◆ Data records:
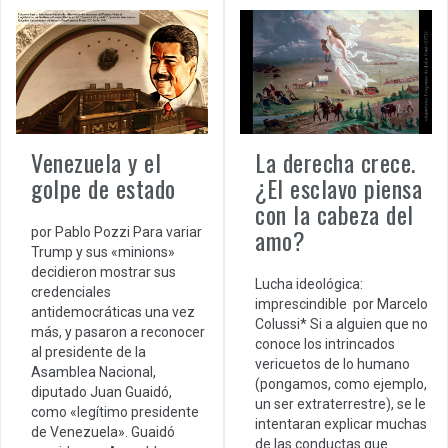
Venezuela y el
La derecha crece.
golpe de estado
¿El esclavo piensa
con la cabeza del
amo?
por Pablo Pozzi Para variar
Trump y sus «minions»
decidieron mostrar sus
Lucha ideológica:
credenciales
imprescindible por Marcelo
antidemocráticas una vez
Colussi* Si a alguien que no
más, y pasaron a reconocer
conoce los intrincados
al presidente de la
vericuetos de lo humano
Asamblea Nacional,
(pongamos, como ejemplo,
diputado Juan Guaidó,
un ser extraterrestre), se le
como «legítimo presidente
intentaran explicar muchas
de Venezuela». Guaidó
de las conductas que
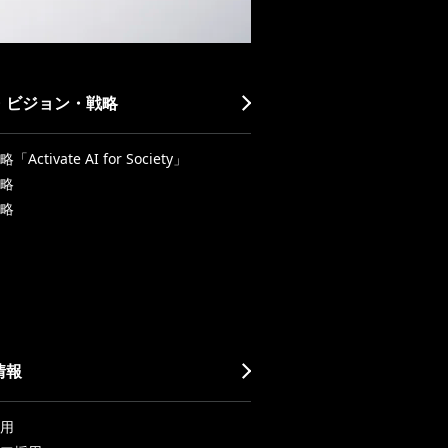
・ビジョン・戦略
Activate AI for Society」
略
略
情報
用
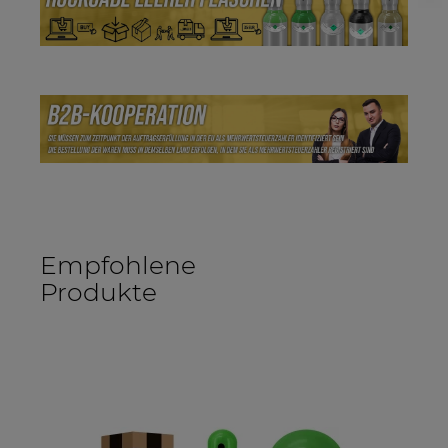
Empfohlene
Produkte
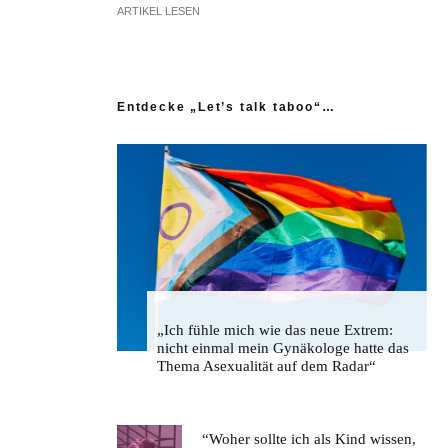
ARTIKEL LESEN
Entdecke „Let’s talk taboo“…
„Ich fühle mich wie das neue Extrem:
nicht einmal mein Gynäkologe hatte das
Thema Asexualität auf dem Radar“
“Woher sollte ich als Kind wissen,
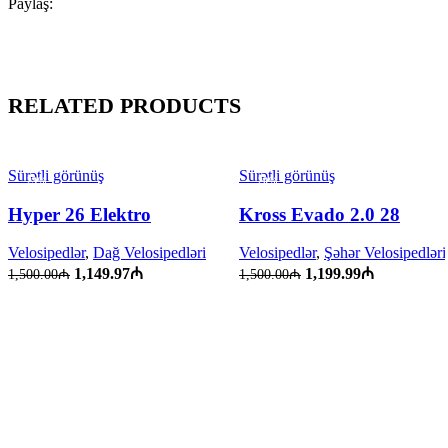
Paylaş:
RELATED PRODUCTS
Sürətli görünüş
Sürətli görünüş
-23%
-20%
Hyper 26 Elektro
Kross Evado 2.0 28
Velosipedlər
,
Dağ Velosipedləri
Velosipedlər
,
Şəhər Velosipedləri
1,149.97
₼
1,199.99
₼
1,500.00
₼
1,500.00
₼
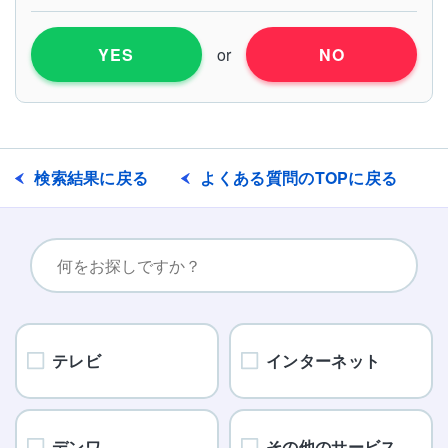
or
YES
NO
検索結果に戻る
よくある質問のTOPに戻る
テレビ
インターネット
デンワ
その他のサービス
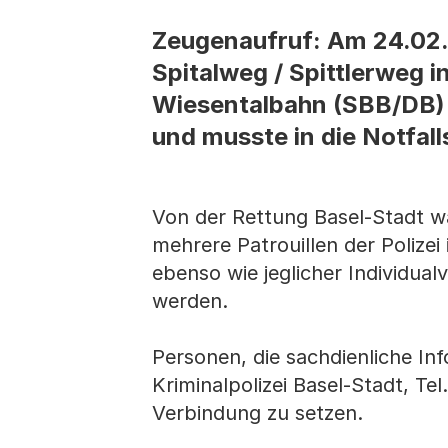
Zeugenaufruf: Am 24.02.
Spitalweg / Spittlerweg i
Wiesentalbahn (SBB/DB) e
und musste in die Notfal
Von der Rettung Basel-Stadt wa
mehrere Patrouillen der Polize
ebenso wie jeglicher Individual
werden.
Personen, die sachdienliche In
Kriminalpolizei Basel-Stadt, Tel
Verbindung zu setzen.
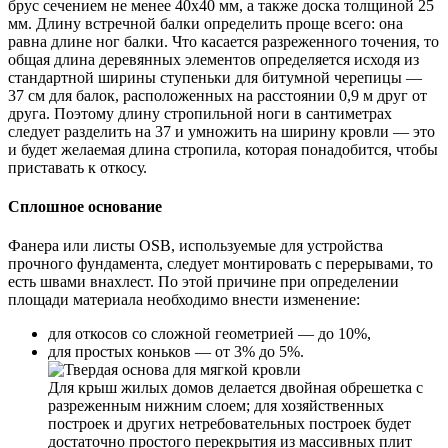
брус сечением не менее 40х40 мм, а также доска толщиной 25
мм. Длину встречной балки определить проще всего: она
равна длине ног балки. Что касается разреженного точения, то
общая длина деревянных элементов определяется исходя из
стандартной ширины ступеньки для битумной черепицы —
37 см для балок, расположенных на расстоянии 0,9 м друг от
друга. Поэтому длину стропильной ноги в сантиметрах
следует разделить на 37 и умножить на ширину кровли — это
и будет желаемая длина стропила, которая понадобится, чтобы
приставать к откосу.
Сплошное основание
Фанера или листы OSB, используемые для устройства
прочного фундамента, следует монтировать с перерывами, то
есть швами внахлест. По этой причине при определении
площади материала необходимо внести изменение:
для откосов со сложной геометрией — до 10%,
для простых коньков — от 3% до 5%.
Для крыш жилых домов делается двойная обрешетка с
разреженным нижним слоем; для хозяйственных
построек и других нетребовательных построек будет
достаточно простого перекрытия из массивных плит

◆ YOUR ASSIGNMENT:
Reproduce word for word the stretch of the data from the line containing "брус сечением не" through the end of the data.

◆ SOLUTION BELOW:
брус сечением не менее 40х40 мм, а также доска толщиной 25
мм. Длину встречной балки определить проще всего: она
равна длине ног балки. Что касается разреженного точения, то
общая длина деревянных элементов определяется исходя из
стандартной ширины ступеньки для битумной черепицы —
37 см для балок, расположенных на расстоянии 0,9 м друг от
друга. Поэтому длину стропильной ноги в сантиметрах
следует разделить на 37 и умножить на ширину кровли — это
и будет желаемая длина стропила, которая понадобится, чтобы
приставать к откосу.
Сплошное основание
Фанера или листы OSB, используемые для устройства
прочного фундамента, следует монтировать с перерывами, то
есть швами внахлест. По этой причине при определении
площади материала необходимо внести изменение:
для откосов со сложной геометрией — до 10%,
для простых коньков — от 3% до 5%.
Для крыш жилых домов делается двойная обрешетка с
разреженным нижним слоем; для хозяйственных
построек и других нетребовательных построек будет
достаточно простого перекрытия из массивных плит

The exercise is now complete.